Of all the lines below, output only those starting at the one with "Georgia que murieron defendiendo el" and ending at the one with "Sacerdotes alemanes fieles al Papa", both ends included, exactly as written.

---

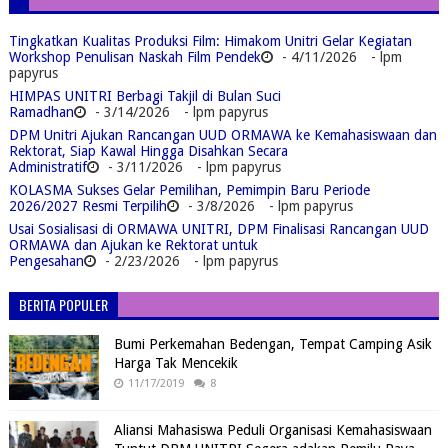
Tingkatkan Kualitas Produksi Film: Himakom Unitri Gelar Kegiatan
Workshop Penulisan Naskah Film Pendek
- 4/11/2026
- lpm
papyrus
HIMPAS UNITRI Berbagi Takjil di Bulan Suci
Ramadhan
- 3/14/2026
- lpm papyrus
DPM Unitri Ajukan Rancangan UUD ORMAWA ke Kemahasiswaan dan
Rektorat, Siap Kawal Hingga Disahkan Secara
Administratif
- 3/11/2026
- lpm papyrus
KOLASMA Sukses Gelar Pemilihan, Pemimpin Baru Periode
2026/2027 Resmi Terpilih
- 3/8/2026
- lpm papyrus
Usai Sosialisasi di ORMAWA UNITRI, DPM Finalisasi Rancangan UUD
ORMAWA dan Ajukan ke Rektorat untuk
Pengesahan
- 2/23/2026
- lpm papyrus
BERITA POPULER
Bumi Perkemahan Bedengan, Tempat Camping Asik
Harga Tak Mencekik
11/17/2019
8
Aliansi Mahasiswa Peduli Organisasi Kemahasiswaan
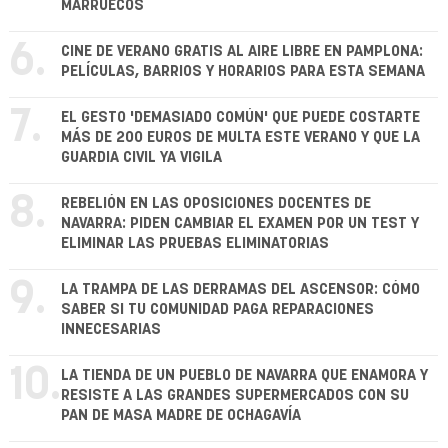
MARRUECOS
6.
CINE DE VERANO GRATIS AL AIRE LIBRE EN PAMPLONA:
PELÍCULAS, BARRIOS Y HORARIOS PARA ESTA SEMANA
7.
EL GESTO 'DEMASIADO COMÚN' QUE PUEDE COSTARTE
MÁS DE 200 EUROS DE MULTA ESTE VERANO Y QUE LA
GUARDIA CIVIL YA VIGILA
8.
REBELIÓN EN LAS OPOSICIONES DOCENTES DE
NAVARRA: PIDEN CAMBIAR EL EXAMEN POR UN TEST Y
ELIMINAR LAS PRUEBAS ELIMINATORIAS
9.
LA TRAMPA DE LAS DERRAMAS DEL ASCENSOR: CÓMO
SABER SI TU COMUNIDAD PAGA REPARACIONES
INNECESARIAS
10.
LA TIENDA DE UN PUEBLO DE NAVARRA QUE ENAMORA Y
RESISTE A LAS GRANDES SUPERMERCADOS CON SU
PAN DE MASA MADRE DE OCHAGAVÍA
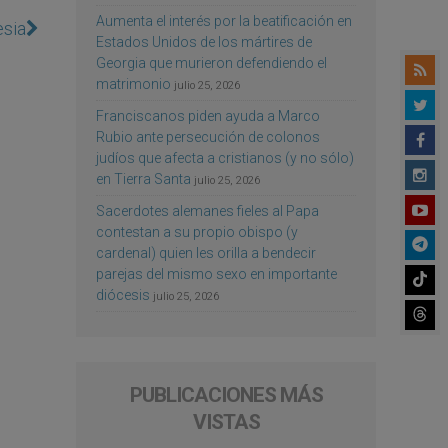
Aumenta el interés por la beatificación en
esia
Estados Unidos de los mártires de
Georgia que murieron defendiendo el
matrimonio
julio 25, 2026
Franciscanos piden ayuda a Marco
Rubio ante persecución de colonos
judíos que afecta a cristianos (y no sólo)
en Tierra Santa
julio 25, 2026
Sacerdotes alemanes fieles al Papa
contestan a su propio obispo (y
cardenal) quien les orilla a bendecir
parejas del mismo sexo en importante
diócesis
julio 25, 2026
PUBLICACIONES MÁS
VISTAS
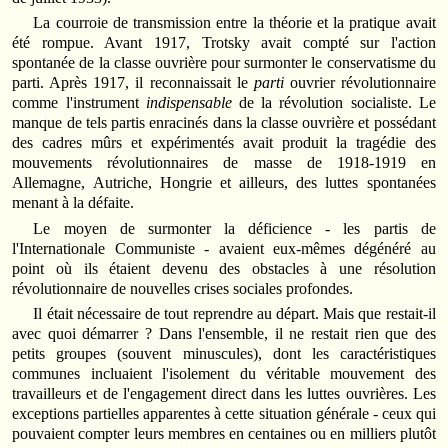
La courroie de transmission entre la théorie et la pratique avait
été rompue. Avant 1917, Trotsky avait compté sur l'action
spontanée de la classe ouvrière pour surmonter le conservatisme du
parti. Après 1917, il reconnaissait le
parti
ouvrier révolutionnaire
comme l'instrument
indispensable
de la révolution socialiste. Le
manque de tels partis enracinés dans la classe ouvrière et possédant
des cadres mûrs et expérimentés avait produit la tragédie des
mouvements révolutionnaires de masse de 1918-1919 en
Allemagne, Autriche, Hongrie et ailleurs, des luttes spontanées
menant à la défaite.
Le moyen de surmonter la déficience - les partis de
l'Internationale Communiste - avaient eux-mêmes dégénéré au
point où ils étaient devenu des obstacles à une résolution
révolutionnaire de nouvelles crises sociales profondes.
Il était nécessaire de tout reprendre au départ. Mais que restait-il
avec quoi démarrer ? Dans l'ensemble, il ne restait rien que des
petits groupes (souvent minuscules), dont les caractéristiques
communes incluaient l'isolement du véritable mouvement des
travailleurs et de l'engagement direct dans les luttes ouvrières. Les
exceptions partielles apparentes à cette situation générale - ceux qui
pouvaient compter leurs membres en centaines ou en milliers plutôt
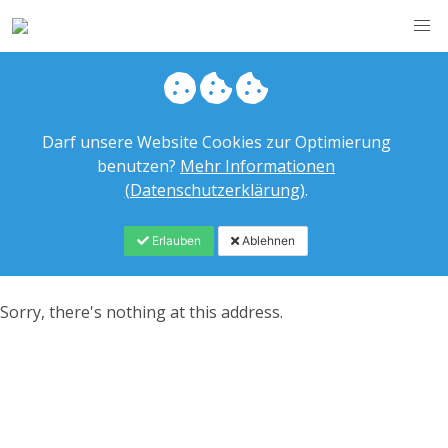
Darf unsere Website Cookies zur Optimierung
benutzen?
Mehr Informationen
(Datenschutzerklärung)
.
Erlauben
Ablehnen
Sorry, there's nothing at this address.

---

> **ANSWER AREA**:
Georgia que murieron defendiendo el
matrimonio
julio 25, 2026
Franciscanos piden ayuda a Marco
Rubio ante persecución de colonos
judíos que afecta a cristianos (y no sólo)
en Tierra Santa
julio 25, 2026
Sacerdotes alemanes fieles al Papa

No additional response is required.